EXERCISE A ::
In the records, swap "default styling" for "basic styling" in everything from "Array ( [slug]" down to "Valence. - Nouveau Collège", leaving all else unchanged.

EXCERPTED TEXT ::
E-Archive

Shot Peening in the Automotive Industry

in Vol. 11 - March Issue - Year 2010
Springs Cannot Survive Without Shot Peening
Mario Guagliano

Mario Guagliano

I admit that the title of the present column is drawn to focus the attention of the potential readers and to stimulate them to read it.
Indeed, every mechanical component could be done without peening or other surface treatment, but the problem is that the final dimension would be too large for a convenient use in a mechanical system. This is even truer in the automotive industry, since performance, consumption reduction and lightness are the primary goals of the design process.
But for springs, peening becomes more and more important because of some peculiarity of this mechanical component, whose function is to absorb elastic energy and to smoothen the behaviour of the system under dynamic loads.
Let’s talk about helical springs, first of all.  These components are made by using a steel wire with diameter equal to d, whose axis describes a helical trajectory around a cylinder of assigned diameter D. They are loaded by compressive forces, which induce a prevalently torsional stress state. To make the dimension of the spring compatible with the ones of a car, the diameter D is too small with respect to the wire diameter, d, to consider the spring as a usual beam: we cannot consider that inner fibres have the same length as outer ones. That is to say that normal stress formulas for beam analysis and calculation cannot be applied and that stress concentration arises at the inner part of the springs. So, with normal geometrical ratios, it is usual that, at the inner points of a helical spring, stresses are about 1.5-2 times the ones of linear beams subjected to the same internal forces. This makes helical springs particularly subjected to the problem of fatigue damage. Since it is well known that fatigue originates from local severe stress values and is promoted also by roughness, some surface treatment is usually performed to alleviate fatigue damage, and of these shot peening is the preferred one.
This is due to the possibility of peening the spring surface also at inner points which is the location of fatigue crack initiation: this is not possible with other mechanical treatments, since geometrical constraints prevent the correct performance.

EXERCISE B ::
According to the shot peening column, what are the primary goals of the design process in the automotive industry?

RECORDS PROVIDED ::
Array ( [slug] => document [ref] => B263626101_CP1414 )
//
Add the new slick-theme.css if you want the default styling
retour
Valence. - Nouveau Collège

* * *

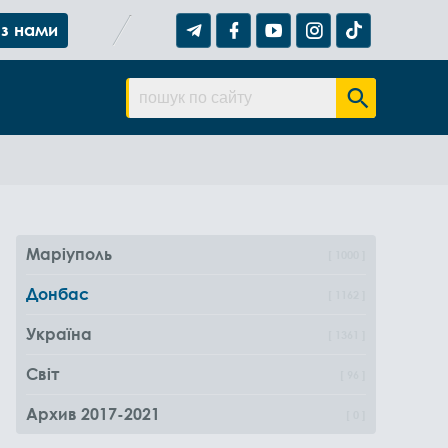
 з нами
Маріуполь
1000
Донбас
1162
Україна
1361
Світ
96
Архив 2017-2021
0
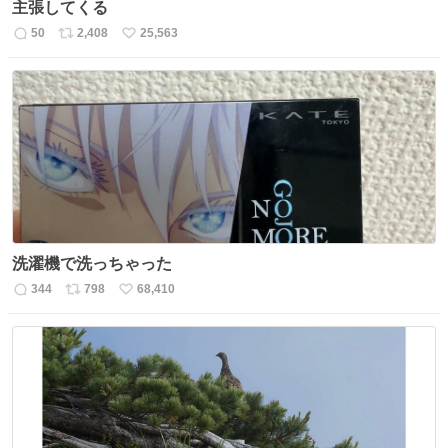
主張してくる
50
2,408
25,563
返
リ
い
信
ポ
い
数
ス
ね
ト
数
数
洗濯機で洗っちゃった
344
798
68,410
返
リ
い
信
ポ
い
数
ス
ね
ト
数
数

EXERCISE RESPONSE A ::
Array ( [slug] => document [ref] => B263626101_CP1414 )
//
Add the new slick-theme.css if you want the basic styling
retour
Valence. - Nouveau Collège

EXERCISE RESPONSE B ::
- Performance
- Consumption reduction
- Lightness